An initializer is required to make Seedster work with your hosts, database, ssh config, and really drives everything that is unique to your application.

The gem provides an initializer. Run:

rails generate seedster:initializer

This will create a file config/initializers/seedster.rb where you can begin putting in values for your application. The configuration is both for DB credentials, SSH credentials, but also the configuration of the tables you wish to dump.

Configuration Options

dump_host and load_host

These are both configured to read your Rails database configuration for defaults to get started. However the intention is the dump host is specified to be a Production host, and the load host is the Development host (or Staging etc.).

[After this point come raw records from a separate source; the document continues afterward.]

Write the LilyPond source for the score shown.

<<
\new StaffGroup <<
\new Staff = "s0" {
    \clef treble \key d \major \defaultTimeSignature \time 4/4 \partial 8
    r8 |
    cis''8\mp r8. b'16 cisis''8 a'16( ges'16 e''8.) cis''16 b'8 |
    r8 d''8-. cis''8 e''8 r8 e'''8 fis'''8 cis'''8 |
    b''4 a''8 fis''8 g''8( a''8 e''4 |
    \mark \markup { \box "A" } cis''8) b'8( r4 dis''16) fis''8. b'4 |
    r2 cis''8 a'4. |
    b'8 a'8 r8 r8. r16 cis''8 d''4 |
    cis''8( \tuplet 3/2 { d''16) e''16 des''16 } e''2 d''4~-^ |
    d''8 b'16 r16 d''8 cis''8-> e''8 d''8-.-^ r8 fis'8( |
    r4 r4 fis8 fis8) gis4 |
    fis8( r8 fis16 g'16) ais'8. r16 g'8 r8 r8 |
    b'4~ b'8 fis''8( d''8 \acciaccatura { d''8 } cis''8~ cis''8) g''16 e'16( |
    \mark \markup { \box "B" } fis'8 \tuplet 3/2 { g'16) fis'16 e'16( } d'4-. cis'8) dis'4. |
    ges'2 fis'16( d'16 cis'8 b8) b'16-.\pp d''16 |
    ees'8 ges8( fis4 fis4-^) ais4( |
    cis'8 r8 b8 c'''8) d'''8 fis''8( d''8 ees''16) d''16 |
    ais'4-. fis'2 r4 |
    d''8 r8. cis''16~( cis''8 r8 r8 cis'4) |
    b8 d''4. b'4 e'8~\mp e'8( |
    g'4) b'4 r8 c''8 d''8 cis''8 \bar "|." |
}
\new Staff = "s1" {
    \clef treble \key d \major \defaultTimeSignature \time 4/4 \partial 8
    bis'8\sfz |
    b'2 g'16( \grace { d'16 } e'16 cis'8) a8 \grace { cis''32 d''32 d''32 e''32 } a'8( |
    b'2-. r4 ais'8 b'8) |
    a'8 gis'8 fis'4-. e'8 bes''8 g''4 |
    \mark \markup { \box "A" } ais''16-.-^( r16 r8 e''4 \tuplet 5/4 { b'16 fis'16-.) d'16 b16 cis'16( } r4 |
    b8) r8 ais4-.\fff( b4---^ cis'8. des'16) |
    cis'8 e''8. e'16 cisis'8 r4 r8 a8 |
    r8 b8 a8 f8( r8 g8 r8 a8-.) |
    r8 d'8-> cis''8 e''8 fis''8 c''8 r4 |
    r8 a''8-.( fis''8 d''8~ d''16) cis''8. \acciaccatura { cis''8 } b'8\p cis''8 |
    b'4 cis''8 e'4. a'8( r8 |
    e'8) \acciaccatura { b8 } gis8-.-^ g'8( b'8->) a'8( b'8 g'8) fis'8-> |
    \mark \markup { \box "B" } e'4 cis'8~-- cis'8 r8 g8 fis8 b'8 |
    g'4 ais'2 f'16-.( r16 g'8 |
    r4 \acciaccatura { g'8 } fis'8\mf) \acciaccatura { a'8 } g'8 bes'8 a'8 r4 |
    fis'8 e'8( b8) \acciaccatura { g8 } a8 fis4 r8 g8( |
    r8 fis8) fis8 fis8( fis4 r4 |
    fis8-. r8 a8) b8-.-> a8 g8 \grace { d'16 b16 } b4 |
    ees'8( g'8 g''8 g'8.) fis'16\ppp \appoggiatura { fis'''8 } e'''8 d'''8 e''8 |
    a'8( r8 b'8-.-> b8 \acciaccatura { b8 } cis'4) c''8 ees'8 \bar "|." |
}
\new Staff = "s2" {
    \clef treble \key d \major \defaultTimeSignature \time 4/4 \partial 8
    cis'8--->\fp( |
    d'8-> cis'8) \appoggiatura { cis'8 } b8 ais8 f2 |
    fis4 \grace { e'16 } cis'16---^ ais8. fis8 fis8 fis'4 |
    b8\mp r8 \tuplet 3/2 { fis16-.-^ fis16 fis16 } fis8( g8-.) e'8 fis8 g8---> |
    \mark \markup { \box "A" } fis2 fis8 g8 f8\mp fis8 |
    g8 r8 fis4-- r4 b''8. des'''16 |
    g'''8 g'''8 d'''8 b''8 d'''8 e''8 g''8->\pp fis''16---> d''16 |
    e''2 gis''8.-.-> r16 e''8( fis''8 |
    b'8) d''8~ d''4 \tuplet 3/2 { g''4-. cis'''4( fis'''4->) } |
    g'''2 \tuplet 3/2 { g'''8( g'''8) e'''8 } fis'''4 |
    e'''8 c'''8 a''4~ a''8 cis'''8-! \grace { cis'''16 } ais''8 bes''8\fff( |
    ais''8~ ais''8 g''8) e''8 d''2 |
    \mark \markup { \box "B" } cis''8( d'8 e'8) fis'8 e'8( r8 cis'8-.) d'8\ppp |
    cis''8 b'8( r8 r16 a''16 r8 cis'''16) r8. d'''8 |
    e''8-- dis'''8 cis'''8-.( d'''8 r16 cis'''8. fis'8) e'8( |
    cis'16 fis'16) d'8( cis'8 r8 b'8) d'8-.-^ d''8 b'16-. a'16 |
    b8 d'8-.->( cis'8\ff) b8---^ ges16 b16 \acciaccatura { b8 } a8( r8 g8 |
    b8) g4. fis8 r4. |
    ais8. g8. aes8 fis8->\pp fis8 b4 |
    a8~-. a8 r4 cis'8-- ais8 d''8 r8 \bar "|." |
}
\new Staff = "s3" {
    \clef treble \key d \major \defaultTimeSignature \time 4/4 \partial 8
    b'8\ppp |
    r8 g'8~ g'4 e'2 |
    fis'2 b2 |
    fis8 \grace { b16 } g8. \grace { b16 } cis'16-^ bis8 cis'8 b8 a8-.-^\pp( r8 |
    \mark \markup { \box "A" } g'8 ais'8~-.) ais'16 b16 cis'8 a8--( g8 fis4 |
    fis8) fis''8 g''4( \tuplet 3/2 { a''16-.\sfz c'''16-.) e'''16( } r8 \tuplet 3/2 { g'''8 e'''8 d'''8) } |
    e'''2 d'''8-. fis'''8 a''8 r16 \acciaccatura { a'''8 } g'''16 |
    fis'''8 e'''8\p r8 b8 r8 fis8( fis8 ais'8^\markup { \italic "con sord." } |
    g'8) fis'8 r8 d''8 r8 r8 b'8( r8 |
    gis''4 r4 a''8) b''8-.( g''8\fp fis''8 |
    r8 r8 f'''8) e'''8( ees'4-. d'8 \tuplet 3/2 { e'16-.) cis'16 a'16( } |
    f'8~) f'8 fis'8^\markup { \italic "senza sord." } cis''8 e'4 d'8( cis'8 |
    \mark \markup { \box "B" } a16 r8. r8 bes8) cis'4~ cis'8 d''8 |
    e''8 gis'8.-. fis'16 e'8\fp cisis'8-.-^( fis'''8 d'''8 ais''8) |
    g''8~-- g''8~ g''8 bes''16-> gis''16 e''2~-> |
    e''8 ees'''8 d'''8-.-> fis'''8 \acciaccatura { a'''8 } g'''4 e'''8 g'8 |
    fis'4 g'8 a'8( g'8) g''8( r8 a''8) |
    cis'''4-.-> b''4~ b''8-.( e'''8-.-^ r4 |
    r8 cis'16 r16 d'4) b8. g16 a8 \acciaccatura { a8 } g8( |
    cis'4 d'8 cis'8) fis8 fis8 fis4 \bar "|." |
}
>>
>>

dump_database and load_database

Database name

dump_username and load_username

Database connection username

dump_password and load_password

Database connection password

remote_host_path

The path on the production host where the application is deployed. For example: /var/company/www/app/current.

query_params

To use a parameter like user_id in SQL queries, passing the value in via an environment variable like USER_ID=1, provide a mapping like this {user_id: ENV['user_id']}. Provide any additional key and value mappings you expect to be present when the query executes.

ssh_user

An SSH user that can connect (for purposes of downloading the file with scp) to the host where the production dump is.

ssh_host

The SSH host (a hostname) where the dump file is stored. We made this configurable to be able to dump data from production and staging.

tables

e.g. tables = [ {name: '', query: '' } ]

The tables option is where each table being dumped is configured. This is currently an array of hashes, with two items, name and query. name is the name of the database table, and query is the SQL query.

We are dumping 10-15 tables worth of data for the same user, so that means we have 10-15 hashes in this array.

This is where we would modify those queries over time to include or exclude more tables or fields of data.

Seedster Development

To install this gem onto your local machine, run bundle exec rake install. To release a new version, update the version number in version.rb, and then run bundle exec rake release, which will create a git tag for the version, push git commits and tags, and push the .gem file to rubygems.org.

Testing

Run the test suite with rake test.

Contributing

Bug reports and pull requests are welcome on GitHub at https://github.com/groupon/seedster. This project is intended to be a safe, welcoming space for collaboration, and contributors are expected to adhere to the Contributor Covenant code of conduct.

Releasing a new version

  1. Update the version in seedster.gemspec

  2. git commit seedster.gemspec with the following message format:

     Version x.x.x
    
     Changelog:
     * Some new feature
     * Some new bug fix
    
  3. rake release

License

The gem is available as open source under the terms of the APACHE LICENSE, VERSION 2.0.

Code of Conduct

Everyone interacting in the Seedster project’s codebases, issue trackers, chat rooms and mailing lists is expected to follow the code of conduct.